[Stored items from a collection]
======

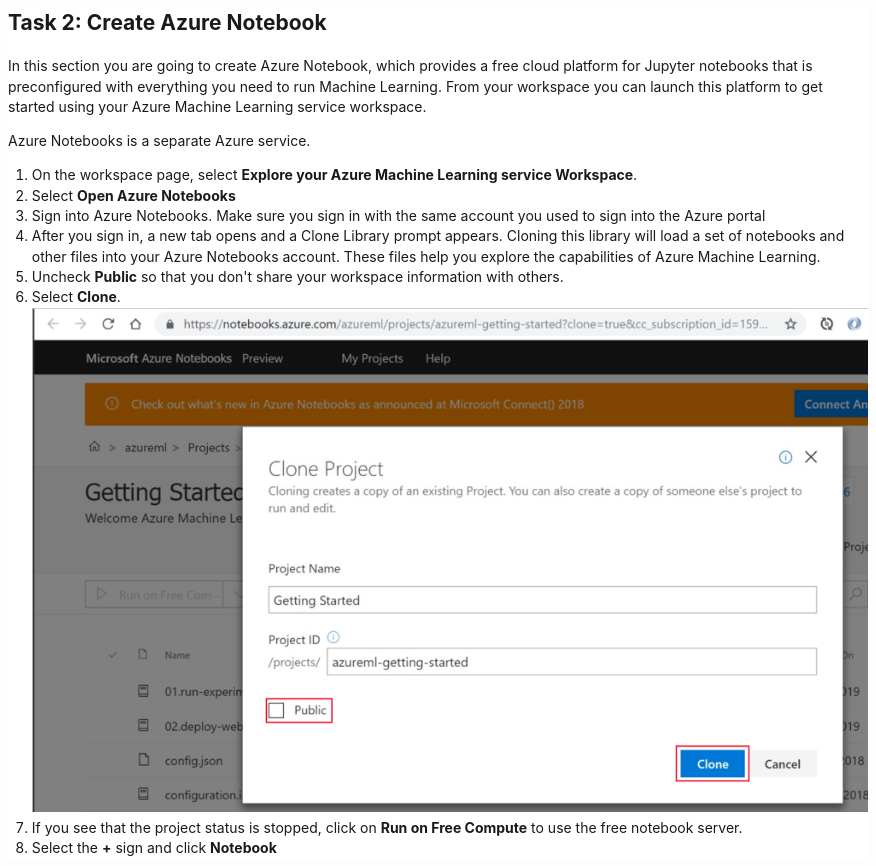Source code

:## Task 2: Create Azure Notebook
In this section you are going to create Azure Notebook, which provides a free cloud platform for Jupyter notebooks that is preconfigured with everything you need to run Machine Learning. From your workspace you can launch this platform to get started using your Azure Machine Learning service workspace.

Azure Notebooks is a separate Azure service.

1.	On the workspace page, select **Explore your Azure Machine Learning service Workspace**.
2.	Select **Open Azure Notebooks**
3.	Sign into Azure Notebooks. Make sure you sign in with the same account you used to sign into the Azure portal
4.	After you sign in, a new tab opens and a Clone Library prompt appears. Cloning this library will load a set of notebooks and other files into your Azure Notebooks account. These files help you explore the capabilities of Azure Machine Learning.
5.	Uncheck **Public** so that you don't share your workspace information with others.
6.	Select **Clone**.
![](images/clone-project.png)
7.	If you see that the project status is stopped, click on **Run on Free Compute** to use the free notebook server.
8.	Select the **+** sign and click **Notebook**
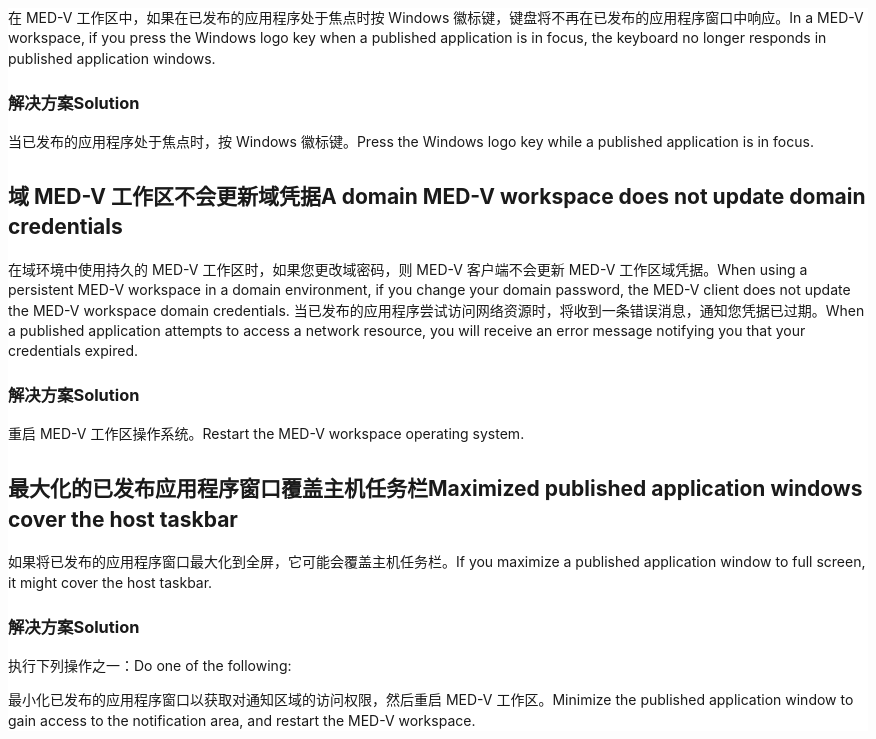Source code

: 
<span data-ttu-id="7d457-146">在 MED-V 工作区中，如果在已发布的应用程序处于焦点时按 Windows 徽标键，键盘将不再在已发布的应用程序窗口中响应。</span><span class="sxs-lookup"><span data-stu-id="7d457-146">In a MED-V workspace, if you press the Windows logo key when a published application is in focus, the keyboard no longer responds in published application windows.</span></span>

### <span data-ttu-id="7d457-147">解决方案</span><span class="sxs-lookup"><span data-stu-id="7d457-147">Solution</span></span>

<span data-ttu-id="7d457-148">当已发布的应用程序处于焦点时，按 Windows 徽标键。</span><span class="sxs-lookup"><span data-stu-id="7d457-148">Press the Windows logo key while a published application is in focus.</span></span>

## <span data-ttu-id="7d457-149">域 MED-V 工作区不会更新域凭据</span><span class="sxs-lookup"><span data-stu-id="7d457-149">A domain MED-V workspace does not update domain credentials</span></span>


<span data-ttu-id="7d457-150">在域环境中使用持久的 MED-V 工作区时，如果您更改域密码，则 MED-V 客户端不会更新 MED-V 工作区域凭据。</span><span class="sxs-lookup"><span data-stu-id="7d457-150">When using a persistent MED-V workspace in a domain environment, if you change your domain password, the MED-V client does not update the MED-V workspace domain credentials.</span></span> <span data-ttu-id="7d457-151">当已发布的应用程序尝试访问网络资源时，将收到一条错误消息，通知您凭据已过期。</span><span class="sxs-lookup"><span data-stu-id="7d457-151">When a published application attempts to access a network resource, you will receive an error message notifying you that your credentials expired.</span></span>

### <span data-ttu-id="7d457-152">解决方案</span><span class="sxs-lookup"><span data-stu-id="7d457-152">Solution</span></span>

<span data-ttu-id="7d457-153">重启 MED-V 工作区操作系统。</span><span class="sxs-lookup"><span data-stu-id="7d457-153">Restart the MED-V workspace operating system.</span></span>

## <span data-ttu-id="7d457-154">最大化的已发布应用程序窗口覆盖主机任务栏</span><span class="sxs-lookup"><span data-stu-id="7d457-154">Maximized published application windows cover the host taskbar</span></span>


<span data-ttu-id="7d457-155">如果将已发布的应用程序窗口最大化到全屏，它可能会覆盖主机任务栏。</span><span class="sxs-lookup"><span data-stu-id="7d457-155">If you maximize a published application window to full screen, it might cover the host taskbar.</span></span>

### <span data-ttu-id="7d457-156">解决方案</span><span class="sxs-lookup"><span data-stu-id="7d457-156">Solution</span></span>

<span data-ttu-id="7d457-157">执行下列操作之一：</span><span class="sxs-lookup"><span data-stu-id="7d457-157">Do one of the following:</span></span>

<span data-ttu-id="7d457-158">最小化已发布的应用程序窗口以获取对通知区域的访问权限，然后重启 MED-V 工作区。</span><span class="sxs-lookup"><span data-stu-id="7d457-158">Minimize the published application window to gain access to the notification area, and restart the MED-V workspace.</span></span>
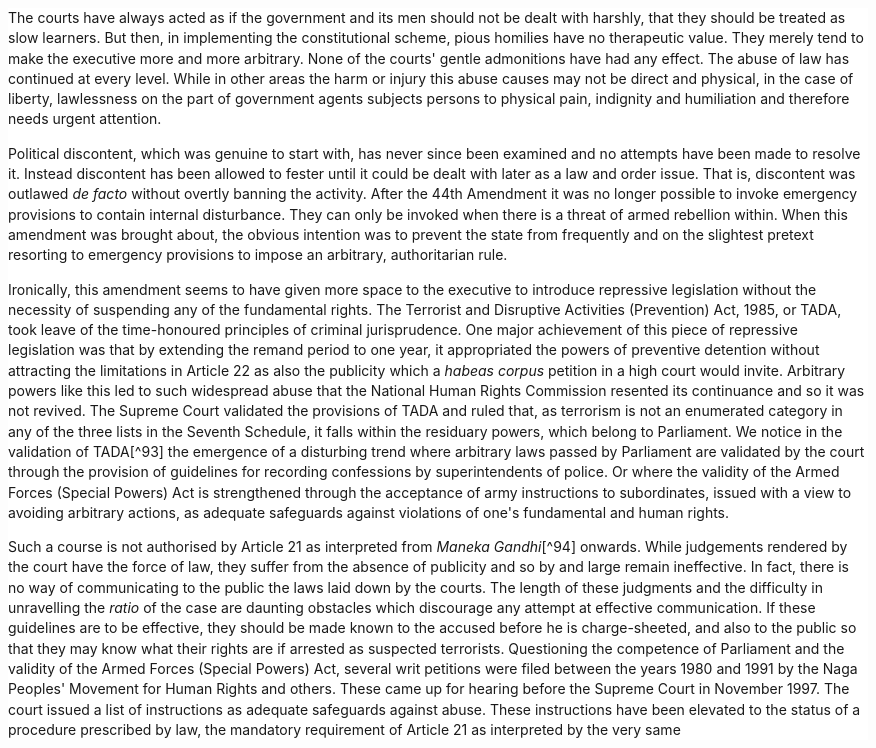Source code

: The courts have always acted as if the government and its men should not
be dealt with harshly, that they should be treated as slow learners. But
then, in implementing the constitutional scheme, pious homilies have no
therapeutic value. They merely tend to make the executive more and more
arbitrary. None of the courts' gentle admonitions have had any effect.
The abuse of law has continued at every level. While in other areas the
harm or injury this abuse causes may not be direct and physical, in the
case of liberty, lawlessness on the part of government agents subjects
persons to physical pain, indignity and humiliation and therefore needs
urgent attention.

Political discontent, which was genuine to start with, has never since
been examined and no attempts have been made to resolve it. Instead
discontent has been allowed to fester until it could be dealt with later
as a law and order issue. That is, discontent was outlawed _de facto_
without overtly banning the activity. After the 44th Amendment it was no
longer possible to invoke emergency provisions to contain internal
disturbance. They can only be invoked when there is a threat of armed
rebellion within. When this amendment was brought about, the obvious
intention was to prevent the state from frequently and on the slightest
pretext resorting to emergency provisions to impose an arbitrary,
authoritarian rule.

Ironically, this amendment seems to have given more space to the
executive to introduce repressive legislation without the necessity of
suspending any of the fundamental rights. The Terrorist and Disruptive
Activities (Prevention) Act, 1985, or TADA, took leave of the
time-honoured principles of criminal jurisprudence. One major
achievement of this piece of repressive legislation was that by
extending the remand period to one year, it appropriated the powers of
preventive detention without attracting the limitations in Article 22 as
also the publicity which a _habeas corpus_ petition in a high court would
invite. Arbitrary powers like this led to such widespread abuse that the
National Human Rights Commission resented its continuance and so it was
not revived. The Supreme Court validated the provisions of TADA and
ruled that, as terrorism is not an enumerated category in any of the
three lists in the Seventh Schedule, it falls within the residuary
powers, which belong to Parliament. We notice in the validation of
TADA[^93] the emergence of a disturbing trend where arbitrary laws
passed by Parliament are validated by the court through the provision of
guidelines for recording confessions by superintendents of police. Or
where the validity of the Armed Forces (Special Powers) Act is
strengthened through the acceptance of army instructions to
subordinates, issued with a view to avoiding arbitrary actions, as
adequate safeguards against violations of one's fundamental and human
rights.

Such a course is not authorised by Article 21 as interpreted from _Maneka
Gandhi_[^94] onwards. While judgements rendered by the court have the
force of law, they suffer from the absence of publicity and so by and
large remain ineffective. In fact, there is no way of communicating to
the public the laws laid down by the courts. The length of these
judgments and the difficulty in unravelling the _ratio_ of the case are
daunting obstacles which discourage any attempt at effective
communication. If these guidelines are to be effective, they should be
made known to the accused before he is charge-sheeted, and also to the
public so that they may know what their rights are if arrested as
suspected terrorists. Questioning the competence of Parliament and the
validity of the Armed Forces (Special Powers) Act, several writ
petitions were filed between the years 1980 and 1991 by the Naga
Peoples' Movement for Human Rights and others. These came up for hearing
before the Supreme Court in November 1997. The court issued a list of
instructions as adequate safeguards against abuse. These instructions
have been elevated to the status of a procedure prescribed by law, the
mandatory requirement of Article 21 as interpreted by the very same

======

* [WHAT IS BEING ASKED] Print the source text of every record above word for word, and leave the pictures out.

* [SOLUTION FOR THIS PROBLEM]
Source code

:## Task 2: Create Azure Notebook
In this section you are going to create Azure Notebook, which provides a free cloud platform for Jupyter notebooks that is preconfigured with everything you need to run Machine Learning. From your workspace you can launch this platform to get started using your Azure Machine Learning service workspace.

Azure Notebooks is a separate Azure service.

1.	On the workspace page, select **Explore your Azure Machine Learning service Workspace**.
2.	Select **Open Azure Notebooks**
3.	Sign into Azure Notebooks. Make sure you sign in with the same account you used to sign into the Azure portal
4.	After you sign in, a new tab opens and a Clone Library prompt appears. Cloning this library will load a set of notebooks and other files into your Azure Notebooks account. These files help you explore the capabilities of Azure Machine Learning.
5.	Uncheck **Public** so that you don't share your workspace information with others.
6.	Select **Clone**.
![](images/clone-project.png)
7.	If you see that the project status is stopped, click on **Run on Free Compute** to use the free notebook server.
8.	Select the **+** sign and click **Notebook**
Source code

: 
<span data-ttu-id="7d457-146">在 MED-V 工作区中，如果在已发布的应用程序处于焦点时按 Windows 徽标键，键盘将不再在已发布的应用程序窗口中响应。</span><span class="sxs-lookup"><span data-stu-id="7d457-146">In a MED-V workspace, if you press the Windows logo key when a published application is in focus, the keyboard no longer responds in published application windows.</span></span>

### <span data-ttu-id="7d457-147">解决方案</span><span class="sxs-lookup"><span data-stu-id="7d457-147">Solution</span></span>

<span data-ttu-id="7d457-148">当已发布的应用程序处于焦点时，按 Windows 徽标键。</span><span class="sxs-lookup"><span data-stu-id="7d457-148">Press the Windows logo key while a published application is in focus.</span></span>

## <span data-ttu-id="7d457-149">域 MED-V 工作区不会更新域凭据</span><span class="sxs-lookup"><span data-stu-id="7d457-149">A domain MED-V workspace does not update domain credentials</span></span>


<span data-ttu-id="7d457-150">在域环境中使用持久的 MED-V 工作区时，如果您更改域密码，则 MED-V 客户端不会更新 MED-V 工作区域凭据。</span><span class="sxs-lookup"><span data-stu-id="7d457-150">When using a persistent MED-V workspace in a domain environment, if you change your domain password, the MED-V client does not update the MED-V workspace domain credentials.</span></span> <span data-ttu-id="7d457-151">当已发布的应用程序尝试访问网络资源时，将收到一条错误消息，通知您凭据已过期。</span><span class="sxs-lookup"><span data-stu-id="7d457-151">When a published application attempts to access a network resource, you will receive an error message notifying you that your credentials expired.</span></span>

### <span data-ttu-id="7d457-152">解决方案</span><span class="sxs-lookup"><span data-stu-id="7d457-152">Solution</span></span>

<span data-ttu-id="7d457-153">重启 MED-V 工作区操作系统。</span><span class="sxs-lookup"><span data-stu-id="7d457-153">Restart the MED-V workspace operating system.</span></span>

## <span data-ttu-id="7d457-154">最大化的已发布应用程序窗口覆盖主机任务栏</span><span class="sxs-lookup"><span data-stu-id="7d457-154">Maximized published application windows cover the host taskbar</span></span>


<span data-ttu-id="7d457-155">如果将已发布的应用程序窗口最大化到全屏，它可能会覆盖主机任务栏。</span><span class="sxs-lookup"><span data-stu-id="7d457-155">If you maximize a published application window to full screen, it might cover the host taskbar.</span></span>

### <span data-ttu-id="7d457-156">解决方案</span><span class="sxs-lookup"><span data-stu-id="7d457-156">Solution</span></span>

<span data-ttu-id="7d457-157">执行下列操作之一：</span><span class="sxs-lookup"><span data-stu-id="7d457-157">Do one of the following:</span></span>

<span data-ttu-id="7d457-158">最小化已发布的应用程序窗口以获取对通知区域的访问权限，然后重启 MED-V 工作区。</span><span class="sxs-lookup"><span data-stu-id="7d457-158">Minimize the published application window to gain access to the notification area, and restart the MED-V workspace.</span></span>
Source code

: The courts have always acted as if the government and its men should not
be dealt with harshly, that they should be treated as slow learners. But
then, in implementing the constitutional scheme, pious homilies have no
therapeutic value. They merely tend to make the executive more and more
arbitrary. None of the courts' gentle admonitions have had any effect.
The abuse of law has continued at every level. While in other areas the
harm or injury this abuse causes may not be direct and physical, in the
case of liberty, lawlessness on the part of government agents subjects
persons to physical pain, indignity and humiliation and therefore needs
urgent attention.

Political discontent, which was genuine to start with, has never since
been examined and no attempts have been made to resolve it. Instead
discontent has been allowed to fester until it could be dealt with later
as a law and order issue. That is, discontent was outlawed _de facto_
without overtly banning the activity. After the 44th Amendment it was no
longer possible to invoke emergency provisions to contain internal
disturbance. They can only be invoked when there is a threat of armed
rebellion within. When this amendment was brought about, the obvious
intention was to prevent the state from frequently and on the slightest
pretext resorting to emergency provisions to impose an arbitrary,
authoritarian rule.

Ironically, this amendment seems to have given more space to the
executive to introduce repressive legislation without the necessity of
suspending any of the fundamental rights. The Terrorist and Disruptive
Activities (Prevention) Act, 1985, or TADA, took leave of the
time-honoured principles of criminal jurisprudence. One major
achievement of this piece of repressive legislation was that by
extending the remand period to one year, it appropriated the powers of
preventive detention without attracting the limitations in Article 22 as
also the publicity which a _habeas corpus_ petition in a high court would
invite. Arbitrary powers like this led to such widespread abuse that the
National Human Rights Commission resented its continuance and so it was
not revived. The Supreme Court validated the provisions of TADA and
ruled that, as terrorism is not an enumerated category in any of the
three lists in the Seventh Schedule, it falls within the residuary
powers, which belong to Parliament. We notice in the validation of
TADA[^93] the emergence of a disturbing trend where arbitrary laws
passed by Parliament are validated by the court through the provision of
guidelines for recording confessions by superintendents of police. Or
where the validity of the Armed Forces (Special Powers) Act is
strengthened through the acceptance of army instructions to
subordinates, issued with a view to avoiding arbitrary actions, as
adequate safeguards against violations of one's fundamental and human
rights.

Such a course is not authorised by Article 21 as interpreted from _Maneka
Gandhi_[^94] onwards. While judgements rendered by the court have the
force of law, they suffer from the absence of publicity and so by and
large remain ineffective. In fact, there is no way of communicating to
the public the laws laid down by the courts. The length of these
judgments and the difficulty in unravelling the _ratio_ of the case are
daunting obstacles which discourage any attempt at effective
communication. If these guidelines are to be effective, they should be
made known to the accused before he is charge-sheeted, and also to the
public so that they may know what their rights are if arrested as
suspected terrorists. Questioning the competence of Parliament and the
validity of the Armed Forces (Special Powers) Act, several writ
petitions were filed between the years 1980 and 1991 by the Naga
Peoples' Movement for Human Rights and others. These came up for hearing
before the Supreme Court in November 1997. The court issued a list of
instructions as adequate safeguards against abuse. These instructions
have been elevated to the status of a procedure prescribed by law, the
mandatory requirement of Article 21 as interpreted by the very same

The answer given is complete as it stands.